3.25 am : return mail from the same guy. seems to be an insomniac." wow Man! you win my heart. consider writing lyrics for T-Pain." Brings smile. He can sure give as he gets.

3.27 before i can reply, some one pings. NISHANT!!! perfect anodyne for a bad mood.(To refresh your memory, he’s the same guy who fudged his report card ( just was being creative ) and his name is not Nishant ( you can’t keep calling me anonymous. So call me Nishant – end of gloom!!!!!!).

“ You have serious self- respect issues.” He declares. “ you must visit a shrink.”

“ Imagine can any one be pleased with the number of hits and how quick? What are you thinking. You are in Olympics? And what are you Usain Bolt?”. “ And you are happy cos a dozen of dimwits who sit like zombies hit your blog and laugh at your elitist jokes?” Then he warns me, “ they are small people with small ambitions.” Yeah like passing the IIT or BITS and then working in say a NASA or get Rhodes or Templeton and do higher studies?” “ No creativity. They don’t fudge.” I agree.

I gently ask him, “ But you too seem to have issues- anger issues. Cant we go together to the shrink. Maybe we can get a discount?”. He grins now. He isn’t thick. “ Its my Biology teacher. He’s a Mr. know it all. Gave me a C in my test. I couldn’t describe what is a Mammal.”

4am : nothing better to do. so use my Search Engine Optimisation skills. decide key words- check.create meta tags -check. add url -check. pleased with my work. going to sleep zzzzzzzzzzzz.
Feel like pablo picasso. happy with my creation. got to check the no. of hits.

4.30: Nishant's words ring in my ears.

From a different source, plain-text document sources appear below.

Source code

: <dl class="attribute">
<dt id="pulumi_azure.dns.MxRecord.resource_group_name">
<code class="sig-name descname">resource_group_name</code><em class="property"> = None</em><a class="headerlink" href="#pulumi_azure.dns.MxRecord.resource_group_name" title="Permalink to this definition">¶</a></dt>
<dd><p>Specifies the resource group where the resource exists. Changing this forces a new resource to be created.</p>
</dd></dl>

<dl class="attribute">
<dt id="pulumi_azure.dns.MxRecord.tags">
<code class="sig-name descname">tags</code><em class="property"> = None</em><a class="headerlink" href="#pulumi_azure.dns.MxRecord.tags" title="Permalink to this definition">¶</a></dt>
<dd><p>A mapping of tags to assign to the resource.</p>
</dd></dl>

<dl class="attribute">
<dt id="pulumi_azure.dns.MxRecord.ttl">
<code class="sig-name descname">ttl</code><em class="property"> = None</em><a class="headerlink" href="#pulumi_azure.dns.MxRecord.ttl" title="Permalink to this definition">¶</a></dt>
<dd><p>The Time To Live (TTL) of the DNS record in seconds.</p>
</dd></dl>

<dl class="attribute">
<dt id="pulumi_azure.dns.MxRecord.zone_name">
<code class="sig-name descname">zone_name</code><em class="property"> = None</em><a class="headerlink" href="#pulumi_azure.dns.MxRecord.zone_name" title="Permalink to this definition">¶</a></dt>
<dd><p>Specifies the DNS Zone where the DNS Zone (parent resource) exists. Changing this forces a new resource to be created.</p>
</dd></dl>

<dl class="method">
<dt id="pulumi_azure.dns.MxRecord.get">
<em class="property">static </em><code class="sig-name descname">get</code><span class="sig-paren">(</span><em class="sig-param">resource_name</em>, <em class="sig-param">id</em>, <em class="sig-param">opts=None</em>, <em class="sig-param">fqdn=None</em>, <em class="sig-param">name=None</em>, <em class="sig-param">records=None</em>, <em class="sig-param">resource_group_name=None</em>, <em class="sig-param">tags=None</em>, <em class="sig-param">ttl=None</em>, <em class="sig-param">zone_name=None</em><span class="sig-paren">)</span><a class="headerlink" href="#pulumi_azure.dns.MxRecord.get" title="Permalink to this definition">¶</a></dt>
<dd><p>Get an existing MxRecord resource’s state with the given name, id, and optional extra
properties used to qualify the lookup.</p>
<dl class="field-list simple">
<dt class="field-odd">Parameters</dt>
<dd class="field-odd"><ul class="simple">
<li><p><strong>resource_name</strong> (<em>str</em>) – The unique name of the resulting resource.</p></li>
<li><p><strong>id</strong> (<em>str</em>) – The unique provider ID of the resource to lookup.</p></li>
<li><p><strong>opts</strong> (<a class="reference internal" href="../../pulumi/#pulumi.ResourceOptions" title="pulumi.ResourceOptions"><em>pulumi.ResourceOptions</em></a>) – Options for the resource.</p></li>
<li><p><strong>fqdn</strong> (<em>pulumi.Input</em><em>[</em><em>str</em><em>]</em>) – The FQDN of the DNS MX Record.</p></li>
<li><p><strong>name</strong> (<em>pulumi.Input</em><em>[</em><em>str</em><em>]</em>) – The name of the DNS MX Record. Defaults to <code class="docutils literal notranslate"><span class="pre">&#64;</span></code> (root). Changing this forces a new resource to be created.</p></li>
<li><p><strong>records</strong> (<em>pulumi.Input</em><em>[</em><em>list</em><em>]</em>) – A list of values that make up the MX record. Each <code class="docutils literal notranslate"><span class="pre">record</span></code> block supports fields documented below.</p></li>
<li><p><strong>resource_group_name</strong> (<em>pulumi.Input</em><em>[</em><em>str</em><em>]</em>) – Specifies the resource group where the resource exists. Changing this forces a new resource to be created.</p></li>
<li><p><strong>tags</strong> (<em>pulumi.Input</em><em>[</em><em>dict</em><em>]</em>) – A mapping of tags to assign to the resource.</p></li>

Elitist! Nerdy! Boring!
NOOOO i am fun. wake up!
got to spice up things. modify the key words. add Britney spears, Paris Hilton. still not happy. add pamela anderson.k need to cover some fashion keywords too. the devil loves prada comes to mind. add some more key words. prada, gucci, calvin klein.
add some reciprocal links.
ahh sleep sweet sleep.

11.am sluggish. carry my ache and my black coffee to the laptop.

12.pm Head spinning. nothing to do with my headache. there are images popping out of windows. the laptop behaving as if its got a mind of its own. i can see scores of ads all starting with Devil. i dont know what to do.

1.pm : Diagnosed. the laptop is infected with trojan horse.

it takes 24 hrs to format and recover. check my hits. all time low. 20 in two days!!

two lessons to learn. one never save money on Anti virus. and too never enter areas you know nothing about.

I am applying for my Mcafee renewal and deleting SEO Lessons.